## WHAT NEEDS TO BE DONE
The answer must consist of every line in the records below that contains the string "XXXXX".

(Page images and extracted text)
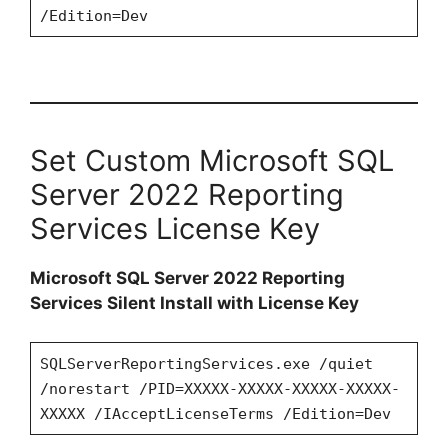
/Edition=Dev
Set Custom Microsoft SQL
Server 2022 Reporting
Services License Key
Microsoft SQL Server 2022 Reporting
Services Silent Install with License Key
SQLServerReportingServices.exe /quiet
/norestart /PID=XXXXX-XXXXX-XXXXX-XXXXX-
XXXXX /IAcceptLicenseTerms /Edition=Dev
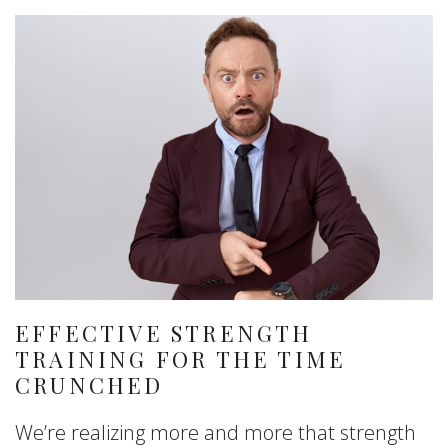
EFFECTIVE STRENGTH
TRAINING FOR THE TIME
CRUNCHED
We’re realizing more and more that strength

## EXPECTED ANSWER
/norestart /PID=XXXXX-XXXXX-XXXXX-XXXXX-
XXXXX /IAcceptLicenseTerms /Edition=Dev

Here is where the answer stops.